Urban Youth Culture and Border Identity
Cynthia L. Bejarano
University of Arizona Press, 2005
Angel was born in Arizona and is part of the in-crowd. She likes clubbing, dancing, and going to car shows. Betzayra is from Mexico City and, despite polio-related disabilities, is the confident group leader of the Mexican girls. Arturo is also from Mexico City; he dresses more fashionably than most other boys and is taunted by the Chicanos. Evelyn was born in Arizona, but her mother was from Mexico and she hangs out with Mexican kids because she thinks they’re nicer than Chicanos. How these and some two dozen other young Latinas and Latinos interact forms the basis of a penetrating new study of identity formation among Mexican-origin border youths, taking readers directly into their world to reveal the labyrinth they navigate to shape their identities.

For Latina/o adolescents who already find life challenging, the borderland is a place that presents continual affirmations of and contradictions about identity—questions of who is more Mexican than American or vice versa. This book analyzes the construction of Mexicana/o and Chicana/o identities through a four-year ethnographic study in a representative American high school. It reveals how identity politics impacts young people’s forms of communication and the cultural spaces they occupy in the school setting.

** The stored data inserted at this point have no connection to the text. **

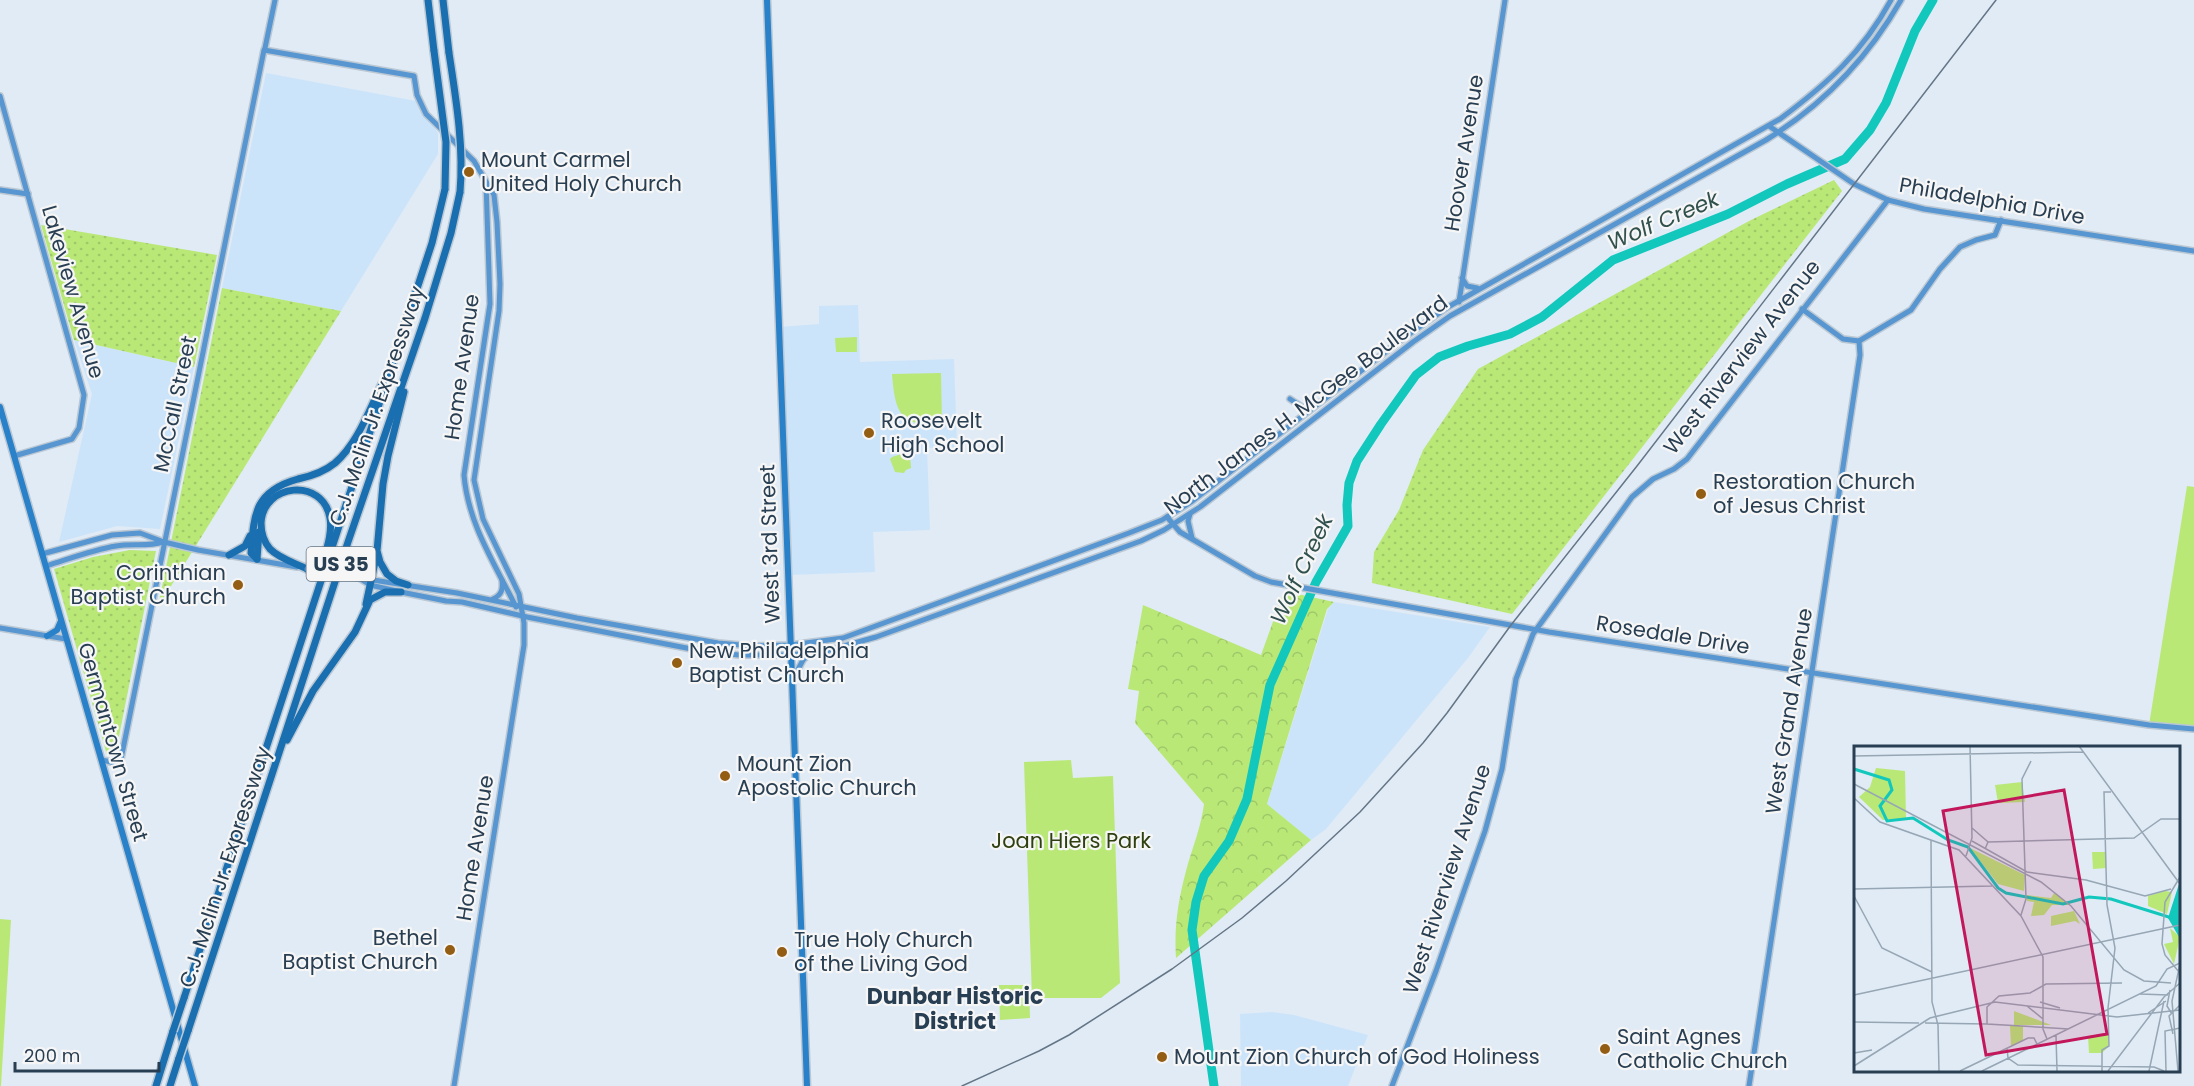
<svg xmlns="http://www.w3.org/2000/svg" width="2194" height="1086" font-family="Poppins,sans-serif">
	<style>
		.built { fill: #cce4fa }
		.grass { fill: url(#grass-dots) }
		.forest { fill: url(#forest-crowns) }
		.park { fill: #b9e877 }
		.lines { fill: none; stroke-linecap: round; stroke-linejoin: round }
		.river { stroke: #12c7bc; stroke-width: 9 }
		.secondary-casing { stroke: #bbc8d4; stroke-width: 8 }
		.primary-casing { stroke: #bbc8d4; stroke-width: 9 }
		.highway-casing { stroke: #bbc8d4; stroke-width: 10 }
		.secondary { stroke: #5796d0; stroke-width: 5 }
		.primary { stroke: #2981c9; stroke-width: 6 }
		.highway { stroke: #1a6fb0; stroke-width: 7 }
		.rail { stroke: #637586; stroke-width: 1.5 }
		.secondary-bridge-casing { stroke: #bbc8d4; stroke-width: 8; stroke-linecap: butt }
		.highway-bridge-casing { stroke: #bbc8d4; stroke-width: 10; stroke-linecap: butt }
		.secondary-bridge { stroke: #5796d0; stroke-width: 5 }
		.highway-bridge { stroke: #1a6fb0; stroke-width: 7 }
		.poi-dot { fill: #935d14; stroke: #f6f6f6; stroke-width: 2 }
		.labels { text-anchor: middle; stroke-width: 4.5; stroke-linejoin: round; paint-order: stroke }
		.shield { fill: #f6f6f6; stroke: #667583; stroke-width: 1.5 }
		.shield-label { font-size: 20px; font-weight: bold; fill: #283e52 }
		.street-label { font-size: 21px; fill: #283e52; stroke: #f6f6f6 }
		.poi-label { font-size: 21px; fill: #283e52; stroke: #f6f6f6; text-anchor: start }
		.park-label { font-size: 21px; fill: #2e400f; stroke: #f6f6f6 }
		.water-label { font-size: 22px; font-style: italic; fill: #31514e; stroke: #f6f6f6 }
		.neighbourhood-label { font-size: 22px; font-weight: bold; fill: #283e52; stroke: #f6f6f6 }
		.inset-river { fill: none; stroke: #12c7bc; stroke-width: 3 }
		.inset-road { fill: none; stroke: #96a6b4; stroke-width: 1.5 }
		.view { fill: #c2185b; fill-opacity: 0.15; stroke: #c2185b; stroke-width: 3 }
		.inset-edge { fill: none; stroke: #283e52; stroke-width: 3 }
	</style>
	<defs>
		<pattern id="grass-dots" width="8" height="8" patternUnits="userSpaceOnUse" patternTransform="scale(1.5)"><rect width="8" height="8" fill="#b9e877"/><path d="M2 2h.1M6 6h.1" fill="none" stroke="#9fc869" stroke-width="1.8" stroke-linecap="round"/></pattern>
		<pattern id="forest-crowns" width="20" height="18" patternUnits="userSpaceOnUse" patternTransform="scale(1.5)"><rect width="20" height="18" fill="#b9e877"/><path d="M2 6a3 3 0 1 1 6 0M12 15a3 3 0 1 1 6 0" fill="none" stroke="#9fc869"/></pattern>
	</defs>
	<rect width="100%" height="100%" fill="#e0ebf5"/>
	<g class="built">
		<polygon points="266,73 416,101 438,133 438,154 341,311 222,288"/>
		<polygon points="858,305 860,362 954,359 957,447 927,448 930,530 873,532 875,572 788,575 779,327 819,324 819,306"/>
		<polygon points="74,340 194,367 160,529 117,526 59,542 92,394"/>
		<polygon points="1334,602 1490,627 1468,658 1326,829 1311,840 1267,804 1328,609"/>
		<polygon points="1272,1012 1294,1015 1368,1035 1348,1086 1241,1086 1240,1014"/>
	</g>
	<g class="grass">
		<polygon points="1834,180 1842,191 1512,614 1372,583 1374,552 1399,510 1423,450 1478,369 1749,221"/>
		<polygon points="41,225 217,255 194,367 74,340"/>
		<polygon points="222,288 341,311 158,607"/>
		<polygon points="130,550 156,551 115,756 107,755 54,569 93,557"/>
	</g>
	<path class="forest" d="M1284 591 1334 602 1327 609 1267 804 1311 840 1176 958C1174 927 1178 901 1186 871 1192 848 1201 828 1204 804L1135 723 1139 691 1128 689 1143 605 1261 655Z"/>
	<g class="park">
		<polygon points="857,337 857,352 836,352 835,338"/>
		<path d="M941 373 942 423C900 429 895 412 892 374Z"/>
		<polygon points="905,453 910,455 911,468 906,470 904,473 895,472 890,459 892,457"/>
		<polygon points="2187,486 2194,487 2194,729 2149,725"/>
		<polygon points="1071,760 1073,778 1113,776 1120,983 1101,998 1032,998 1024,762"/>
		<polygon points="0,919 11,920 1,1086 0,1086"/>
		<polygon points="999,985 1029,985 1030,1018 1000,1020"/>
	</g>
	<g class="lines">
		<polyline class="river" points="1214,1086 1192,930 1196,902 1204,876 1229,841 1247,799 1270,685 1316,582 1348,526 1347,505 1349,483 1357,461 1381,424 1416,375 1439,357 1468,346 1510,334 1542,317 1613,260 1728,214 1787,184 1845,159 1870,130 1886,103 1915,31 1933,0"/>
		<g class="secondary-casing">
			<g id="secondary">
				<polyline points="265,48 275,0"/>
				<polyline points="0,96 84,395 79,428 72,439 14,456"/>
				<polyline points="1769,126 1854,184 1888,200 1924,209 2194,251"/>
				<path d="M486 182 490 304 464 475C468 524 495 564 516 607"/>
				<polyline points="0,190 28,194"/>
				<polyline points="1462,278 1467,286 1477,288"/>
				<polyline points="1459,302 1505,0"/>
				<polyline points="1802,309 1843,339 1859,341 1911,310 1940,269 1960,247 1976,240 1995,235 2001,220"/>
				<polyline points="1290,399 1302,407 1313,407"/>
				<polyline points="1190,514 1188,521 1192,538"/>
				<polyline points="1167,517 1180,532 1255,576 1271,582 1549,632 2149,725 2194,729"/>
				<polyline points="42,554 112,535 140,533 164,542 198,550 297,567"/>
				<path d="M46 566C69 559 92 550 116 546 132 543 147 547 163 542"/>
				<path d="M359 578 370 585 401 592 446 601 462 602 527 617 702 651 739 655H791L826 651 876 637 1141 541 1164 530 1200 507 1413 342 1450 316 1766 140C1823 105 1868 58 1901 0"/>
				<path d="M360 578 457 593 577 618 718 643 752 646 791 645 843 638 1129 533 1162 520 1191 502 1405 337 1448 307 1780 119C1828 83 1862 53 1891 0"/>
				<path d="M493 599C502 595 503 589 502 580"/>
				<polyline points="0,628 66,639"/>
				<polyline points="793,679 803,660 809,654"/>
				<polyline points="102,760 120,764 264,50 414,76 417,95 426,114 474,161 494,195 497,222 500,284 499,311 474,480 483,519 519,594 524,623 524,645 454,1086"/>
				<polyline points="1392,1086 1436,971 1485,831 1502,769 1516,679 1533,634 1632,497 1653,479 1674,469 1687,459 1888,200"/>
				<polyline points="1749,1086 1860,355 1859,341"/>
			</g>
		</g>
		<g class="primary-casing">
			<g id="primary">
				<polyline points="767,0 807,1086"/>
				<polyline points="0,407 195,1086"/>
				<polyline points="47,636 57,630 61,621"/>
			</g>
		</g>
		<g class="highway-casing">
			<g id="highway">
				<polyline points="428,0 434,51"/>
				<polyline points="443,0 449,53"/>
				<polyline points="404,392 388,456 383,484 377,551 380,562 387,574 396,581 408,585"/>
				<polyline points="229,555 245,546 250,536"/>
				<path d="M257 559 251 553C254 513 255 491 298 479 312 476 324 472 335 463 358 443 369 410 382 384"/>
				<polyline points="257,559 259,532"/>
				<path d="M307 569C295 563 280 559 270 549 264 542 261 533 261 523 263 483 323 477 330 518 333 536 324 555 320 573"/>
				<polyline points="366,604 377,553"/>
				<polyline points="287,740 313,691 355,632 370,600 385,592 401,592"/>
				<polyline points="184,998 432,243 445,189"/>
				<polyline points="188,1031 348,542 425,318 451,233 460,192"/>
				<polyline points="156,1086 173,1031"/>
				<polyline points="170,1086 179,1058"/>
			</g>
		</g>
		<use href="#secondary" class="secondary"/>
		<use href="#primary" class="primary"/>
		<use href="#highway" class="highway"/>
		<polyline class="rail" points="962,1086 1039,1051 1069,1035 1172,969 1242,918 1286,881 1360,812 1423,743 1447,713 1511,625 1637,466 1996,0"/>
		<g class="secondary-bridge-casing">
			<polyline id="secondary-bridge" points="307,569 359,578"/>
		</g>
		<g class="highway-bridge-casing">
			<g id="highway-bridge">
				<polyline points="434,51 446,142 445,189"/>
				<path d="M449 53C456 99 464 146 460 192"/>
				<polyline points="173,1031 184,998"/>
				<polyline points="179,1058 188,1031"/>
			</g>
		</g>
		<use href="#secondary-bridge" class="secondary-bridge"/>
		<use href="#highway-bridge" class="highway-bridge"/>
	</g>
	<g class="poi-dot">
		<circle cx="469" cy="172" r="6"/>
		<circle cx="869" cy="433" r="6"/>
		<circle cx="1701" cy="494" r="6"/>
		<circle cx="238" cy="585" r="6"/>
		<circle cx="677" cy="663" r="6"/>
		<circle cx="725" cy="776" r="6"/>
		<circle cx="450" cy="950" r="6"/>
		<circle cx="782" cy="952" r="6"/>
		<circle cx="1605" cy="1049" r="6"/>
		<circle cx="1162" cy="1057" r="6"/>
	</g>
	<g class="labels">
		<rect class="shield" x="306.5" y="547" width="69" height="34" rx="4.5"/>
		<g class="shield-label">
			<text x="341" y="571">US 35</text>
		</g>
		<g class="street-label">
			<text transform="translate(1464 153) rotate(-81)" y="7">Hoover Avenue</text>
			<text transform="translate(1992 201) rotate(10)" y="7">Philadelphia Drive</text>
			<text transform="translate(73 292) rotate(74)" y="7">Lakeview Avenue</text>
			<text transform="translate(1742 357) rotate(-52)" y="7">West Riverview Avenue</text>
			<text transform="translate(462 367) rotate(-82)" y="7">Home Avenue</text>
			<text transform="translate(175 404) rotate(-78)" y="7">McCall Street</text>
			<text transform="translate(1306 405) rotate(-37)" y="7">North James H. McGee Boulevard</text>
			<text transform="translate(377 406) rotate(-71)" y="7">C.J. Mclin Jr. Expressway</text>
			<text transform="translate(770 544) rotate(-92)" y="7">West 3rd Street</text>
			<text transform="translate(1673 635) rotate(9)" y="7">Rosedale Drive</text>
			<text transform="translate(1789 711) rotate(-81)" y="7">West Grand Avenue</text>
			<text transform="translate(113 742) rotate(74)" y="7">Germantown Street</text>
			<text transform="translate(475 848) rotate(-81)" y="7">Home Avenue</text>
			<text transform="translate(225 867) rotate(-72)" y="7">C.J. Mclin Jr. Expressway</text>
			<text transform="translate(1447 879) rotate(-72)" y="7">West Riverview Avenue</text>
		</g>
		<g class="poi-label">
			<text x="481" y="167">Mount Carmel<tspan x="481" dy="24">United Holy Church</tspan></text>
			<text x="881" y="428">Roosevelt<tspan x="881" dy="24">High School</tspan></text>
			<text x="1713" y="489">Restoration Church<tspan x="1713" dy="24">of Jesus Christ</tspan></text>
			<text x="226" y="580" text-anchor="end">Corinthian<tspan x="226" dy="24">Baptist Church</tspan></text>
			<text x="689" y="658">New Philadelphia<tspan x="689" dy="24">Baptist Church</tspan></text>
			<text x="737" y="771">Mount Zion<tspan x="737" dy="24">Apostolic Church</tspan></text>
			<text x="438" y="945" text-anchor="end">Bethel<tspan x="438" dy="24">Baptist Church</tspan></text>
			<text x="794" y="947">True Holy Church<tspan x="794" dy="24">of the Living God</tspan></text>
			<text x="1617" y="1044">Saint Agnes<tspan x="1617" dy="24">Catholic Church</tspan></text>
			<text x="1174" y="1064">Mount Zion Church of God Holiness</text>
		</g>
		<g class="park-label">
			<text x="1071" y="848">Joan Hiers Park</text>
		</g>
		<g class="water-label">
			<text transform="translate(1663 220) rotate(-23)" y="8">Wolf Creek</text>
			<text transform="translate(1301 569) rotate(-65)" y="8">Wolf Creek</text>
		</g>
		<g class="neighbourhood-label">
			<text x="955" y="1004">Dunbar Historic<tspan x="955" dy="25">District</tspan></text>
		</g>
	</g>
	<g transform="translate(1854 746)">
		<rect width="326" height="326" fill="#e0ebf5"/>
		<path d="M116 102 171 129 170 145 144 138ZM316 182 326 191 320 218 310 198 319 196ZM160 265 197 279H160ZM156 280H169V294L157 300Z" fill="#b9e877"/>
		<path d="M200 147 216 159H198L190 169 177 170 180 156 173 155V149L197 152Z" fill="#b9e877"/>
		<path d="M22 22 51 25 52 73 29 74 5 51 16 41ZM168 36 171 56 144 57 141 39ZM238 106H252V122L239 123ZM311 145 318 146 313 168 294 160V150ZM220 165 226 178 221 175 197 180V170ZM255 287V300L248 307H235L234 290Z" fill="#b9e877"/>
		<path d="M325 138V191L314 172Z" fill="#12c7bc"/>
		<path class="inset-river" d="M0 23 35 34 38 44 26 60 33 75 59 72 94 94 114 101 144 142 152 147 209 158 235 151 257 153 318 172"/>
		<path class="inset-road" d="M225 0 326 138M0 10 229 6M0 38 187 136 217 160 270 224 290 235 317 237M0 52 26 76 105 104 167 170 189 211V283L193 293M118 82 134 96 131 103M287 87 307 73H326M77 94 78 256 84 279 85 325M118 95 173 126 232 134 291 150 317 143M134 96 280 92 287 87M112 110 118 92 116 0M0 143 138 140M0 150 28 202 78 226M167 169 172 153 168 33 177 15M325 226 311 209 308 198 311 156 326 131M316 244 313 260 318 268M286 248 314 249M0 249 326 179M186 256 206 262M173 260 189 273M294 267 312 255M0 276 65 277M71 277 133 278M215 283 133 278V261L145 250 176 247 192 238 268 237M319 288 315 270 326 259M202 289 203 325M153 302 154 312 164 319 300 321 310 325M0 307 18 304M0 320 76 272 141 256 263 271 326 264M106 325 174 292H180L183 298M128 325 302 240 313 223 326 217M248 325V304L255 300 254 262 261 202 253 159 250 46H257M254 325 310 251 326 237M295 325 310 255M312 325 311 285 326 282M324 325 318 255 326 218"/>
		<path class="view" d="M210 44 253 288 132 309 89 65Z"/>
		<rect width="326" height="326" class="inset-edge"/>
	</g>
	<path d="M15 1062v9h144v-9" fill="none" stroke="#283e52" stroke-width="3"/>
	<text x="24" y="1062" font-size="18" fill="#283e52" stroke="#f6f6f6" stroke-width="4.5" paint-order="stroke">200 m</text>
</svg>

By showing how identities are created and directly influenced by the complexities of geopolitics and sociocultural influences, it stresses the largely unexplored divisions among youths whose identities are located along a wide continuum of “Mexicanness.”

Through in-depth interviews and focus groups with both Mexicana/o and Chicana/o students, Cynthia Bejarano explores such topics as the creation of distinct styles that reinforce differences between the two groups; the use of language to further distinguish themselves from one another; and social stratification perpetuated by internal colonialism and the “Othering” process. These and other issues are shown to complicate how Latinas/os ethnically identify as Mexicanas/os or Chicanas/os and help explain how they get to this point.

In contrast to research that views identity as a reflection of immigration or educational experiences, this study embraces border theory to frame the complex and conflicted relations of adolescents as a result of their identity-making processes. This intimate glimpse into their lives provides valuable information about the diversity among youths and their constant efforts to create, define, and shape their identities according to cultural and social structures.